When you get a really bad piece of news – and I’m talking up the creek without a paddle – there’s nothing more cathartic than having a good cry about the situation.
Silent weeping, pained whimpering, Kim Kardashian-worthy bawling. Whatever your personal style (and I’m a big fan of the Gwyneth Paltrow cry-gasp), getting it all out is sort of like nature’s own therapy.
While it doesn’t change the magnitude of the problem, there’s no denying that the physical manifestation of all that internal agony can make you feel a little bit better afterwards. More attuned with your grief. Ready to tackle the problem in hand.
So it’s disappointing to see that some social media users (and we can always rely on the internet to be unkind) are ridiculing Andy Murray for breaking down in tears at a press conference where he announced his devastating retirement from tennis.
Wiping the tears from his cheeks, the champion sportsman told of how he’ll be forced to end his historic career at Wimbledon later this year, after failing to overcome an agonising hip injury.

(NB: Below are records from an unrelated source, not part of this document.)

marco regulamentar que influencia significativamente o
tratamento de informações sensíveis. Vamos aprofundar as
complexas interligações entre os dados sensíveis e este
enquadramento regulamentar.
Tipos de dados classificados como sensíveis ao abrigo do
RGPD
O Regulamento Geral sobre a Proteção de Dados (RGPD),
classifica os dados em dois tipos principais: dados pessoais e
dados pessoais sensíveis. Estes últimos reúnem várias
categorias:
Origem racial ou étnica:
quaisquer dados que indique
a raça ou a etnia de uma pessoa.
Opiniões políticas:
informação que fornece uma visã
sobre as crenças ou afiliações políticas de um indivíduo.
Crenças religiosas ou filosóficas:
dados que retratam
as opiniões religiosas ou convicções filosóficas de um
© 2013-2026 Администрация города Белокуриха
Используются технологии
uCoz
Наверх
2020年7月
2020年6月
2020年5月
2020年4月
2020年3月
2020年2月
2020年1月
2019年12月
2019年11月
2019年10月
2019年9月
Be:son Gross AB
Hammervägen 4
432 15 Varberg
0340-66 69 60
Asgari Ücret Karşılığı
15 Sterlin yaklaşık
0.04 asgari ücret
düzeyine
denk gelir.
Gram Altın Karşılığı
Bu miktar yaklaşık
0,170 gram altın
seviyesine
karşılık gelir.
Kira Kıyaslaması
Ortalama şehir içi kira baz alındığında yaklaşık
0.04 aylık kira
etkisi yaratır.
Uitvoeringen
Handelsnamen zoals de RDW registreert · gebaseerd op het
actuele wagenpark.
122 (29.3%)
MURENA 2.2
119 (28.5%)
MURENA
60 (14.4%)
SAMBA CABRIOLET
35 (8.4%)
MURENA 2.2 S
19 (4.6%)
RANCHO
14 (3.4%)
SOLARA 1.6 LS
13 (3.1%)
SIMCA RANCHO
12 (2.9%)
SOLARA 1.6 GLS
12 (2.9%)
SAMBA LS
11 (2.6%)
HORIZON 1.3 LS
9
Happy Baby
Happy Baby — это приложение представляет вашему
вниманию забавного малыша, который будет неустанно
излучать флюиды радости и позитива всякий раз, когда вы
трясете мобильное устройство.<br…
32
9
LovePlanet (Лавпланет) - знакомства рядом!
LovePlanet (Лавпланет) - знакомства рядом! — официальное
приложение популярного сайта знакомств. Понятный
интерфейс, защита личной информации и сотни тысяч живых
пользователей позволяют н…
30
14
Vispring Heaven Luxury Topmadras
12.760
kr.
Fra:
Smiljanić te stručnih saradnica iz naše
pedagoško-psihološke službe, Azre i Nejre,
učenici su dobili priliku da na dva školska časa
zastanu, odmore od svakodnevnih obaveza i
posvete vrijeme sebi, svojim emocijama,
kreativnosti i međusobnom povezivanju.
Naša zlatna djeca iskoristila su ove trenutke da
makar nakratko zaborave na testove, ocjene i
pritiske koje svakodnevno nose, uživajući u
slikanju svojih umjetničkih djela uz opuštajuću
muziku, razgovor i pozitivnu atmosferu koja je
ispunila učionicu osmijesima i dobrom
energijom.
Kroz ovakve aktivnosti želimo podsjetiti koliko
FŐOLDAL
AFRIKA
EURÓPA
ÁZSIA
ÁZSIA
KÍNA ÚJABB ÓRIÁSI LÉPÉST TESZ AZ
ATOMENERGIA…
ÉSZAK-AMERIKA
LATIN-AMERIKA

During the conference, the Scot struggled to hide his emotions as he admitted that the pain is so unbearable, it’s almost impossible for him to put on his own socks or shoes.
“Always crying….#manup,” one Tweeter responded to the emotional scenes.
“Crying?? He needs to man up. He’s got over £50m in the bank and he’s a blubbering mess. Pathetic,” added another.
“Woke up and saw @andy_murray crying like a little girl on TV back to bed for me,” a further commented.
It’s difficult to watch Murray struggling to hold it together without shedding tears as a viewer. When asked, “How are you doing?”, he chokes out a clipped, “Not great” and pulls his baseball cap over his eyes to hide the fact he’s crying, before eventually walking off stage to gather himself.
Even Piers Morgan, who usually chimes in with some toxic masculinity-laden riposte, tweeted that the scenes were “heartbreaking”.
But the mounting backlash sadly proves that being emotional is still seen as a shameful act for a man – even in 2019 where we’re supposedly more tolerant than ever. Here is a man at his lowest, having had his dreams brutally crushed, and we still can’t find the heart to sympathise with the vulnerability of the situation.
Over the years, I’ve heard crying described as a sexual turn-off, a red flag that a man is mentally unstable, too emotional or worse – not manly enough. This toxic vocabulary only encourages men to zip up their feelings so tightly that it becomes unhealthy, contributing to bigger mental health issues like anxiety and depression.
Crying is an act as basic as sleeping and breathing, and researchers say that there are good reasons why we do it when we’re feeling sad. Studies have found that it can self-soothe by activating the parasympathetic nervous system, dull pain by releasing oxytocin and endogenous opioids and help to restore emotional balance overall.
It’s also a way of letting others know that you’re really struggling – a soundless cry for support that doesn’t require going into the nitty-gritty details of the situation when you’re not ready to talk about it yet.
Denying men the freedom to feel the weight of these negative emotions is an oppressive act. In a climate where suicide is the biggest killer of men under 45 in the UK, it’s time we allowed everyone the freedom to process their emotions in the way that nature intended.
If we’re all up for achieving gender neutrality, it’s imperative to let men inhabit the emotional spaces they’ve previously been denied.
If that means seeing a bloke cry at a press conference, in the pub, at work or even just during the final scenes of Titanic, than so be it. It’s time we grabbed the Kleenex and – for crying out loud – let all those dated stereotypes go.